START Input

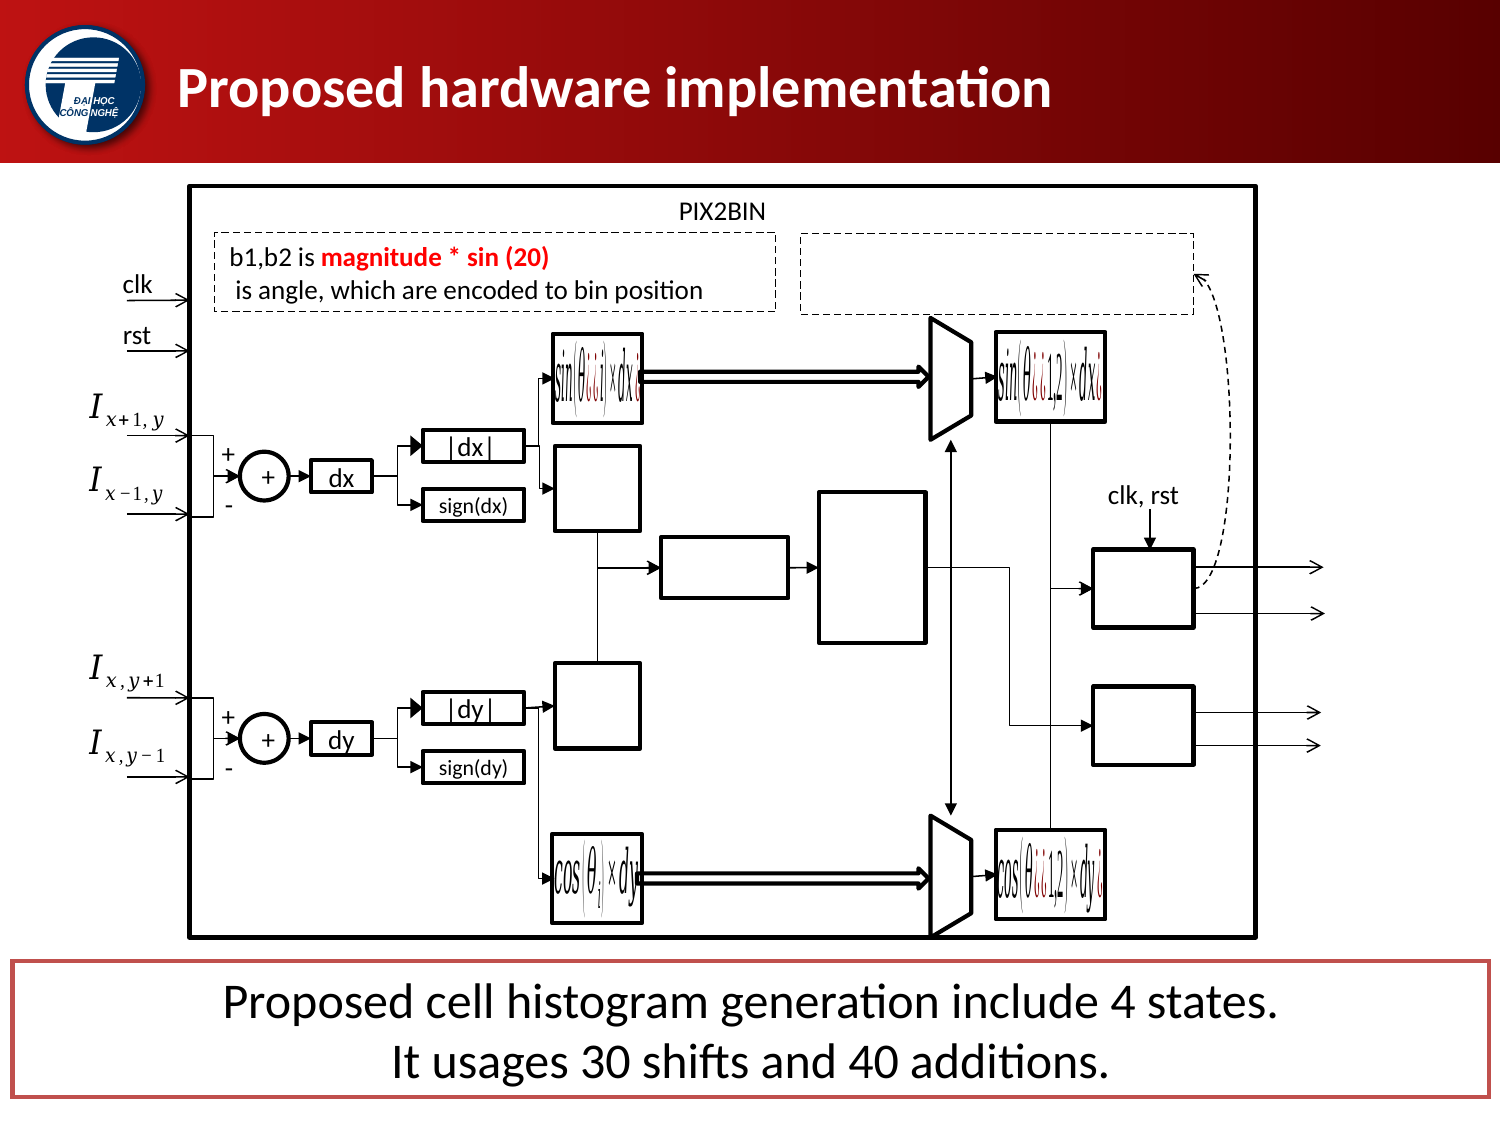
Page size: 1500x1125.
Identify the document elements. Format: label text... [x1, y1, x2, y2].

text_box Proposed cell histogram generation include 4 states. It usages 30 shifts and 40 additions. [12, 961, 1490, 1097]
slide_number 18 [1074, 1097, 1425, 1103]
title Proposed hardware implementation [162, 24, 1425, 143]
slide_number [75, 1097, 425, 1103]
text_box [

END Input
START Input

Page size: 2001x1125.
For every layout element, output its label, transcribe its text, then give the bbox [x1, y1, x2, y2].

END Input

Assignment:
In the material above, locate the line containing "Page size: 2001x1125." and the line containing "For every layout". Transcribe exactly those two lines and every line between them, and nothing more.

Response to this task:
Page size: 2001x1125.
For every layout element, output its label, transcribe its text, then give the bbox [x1, y1, x2, y2].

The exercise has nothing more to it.